* _EXERCISE OBJECTIVE_
Reproduce, word for word, the stretch of the sermon below from "Sometimes the set" through "air had fled.".

* _DOCUMENT EXCERPT_
━━━━━━━━━━━━━━━━

Sermon 11 September 2022, Readings Jeremiah 4 : 11-12, 22-28, Luke 15:1-10

Sometimes the set Bible readings have a powerful, uncanny contemporary impact. Today is one of those days but it takes work to realise it.  Values matter, leadership matters, but Grace undergirds everything.

The first Reading of Jeremiah is part of the description of a cosmic battle, which was written for those in exile to Babylon. 

4:23 I looked on the earth, and lo, it was waste and void; and to the heavens, and they had no light.

4:24 I looked on the mountains, and lo, they were quaking, and all the hills moved to and fro.

4:25 I looked, and lo, there was no one at all, and all the birds of the air had fled.

4:26 I looked, and lo, the fruitful land was a desert, and all its cities were laid in ruins before the LORD, before his fierce anger.

The extreme descriptions are a form of uncreation, as Norman Habel a leading eco-theologian describes. The terrifying vision that turns the earth into a lunar surface or a bombed city, does not deviate from the cosmic battle, uncreation interprets it.  Theologically, politically, socially, the Babylonian invasion of Judah and Jerusalem meant the end of the world and the cessation of the created order for the community.  Life in the land is over no human are present. In this mythical conception, earth, animals, and cities form an organic interdependent whole and their destruction by Yahweh’s angry decree is the result of human evil.

━━━━━━━━━━━━━━━━

* _ROWS_

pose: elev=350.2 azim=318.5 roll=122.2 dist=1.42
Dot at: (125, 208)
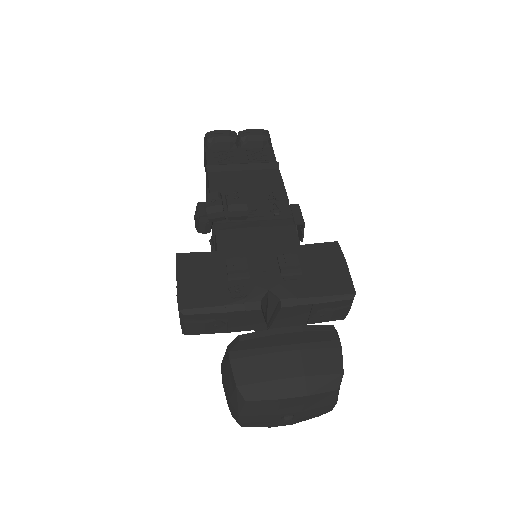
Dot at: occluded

━━━━━━━━━━━━━━━━

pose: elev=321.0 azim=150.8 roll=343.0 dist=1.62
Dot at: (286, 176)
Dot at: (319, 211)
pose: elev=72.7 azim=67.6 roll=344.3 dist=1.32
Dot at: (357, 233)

━━━━━━━━━━━━━━━━

* _TASK RESULT_
Sometimes the set Bible readings have a powerful, uncanny contemporary impact. Today is one of those days but it takes work to realise it.  Values matter, leadership matters, but Grace undergirds everything.

The first Reading of Jeremiah is part of the description of a cosmic battle, which was written for those in exile to Babylon. 

4:23 I looked on the earth, and lo, it was waste and void; and to the heavens, and they had no light.

4:24 I looked on the mountains, and lo, they were quaking, and all the hills moved to and fro.

4:25 I looked, and lo, there was no one at all, and all the birds of the air had fled.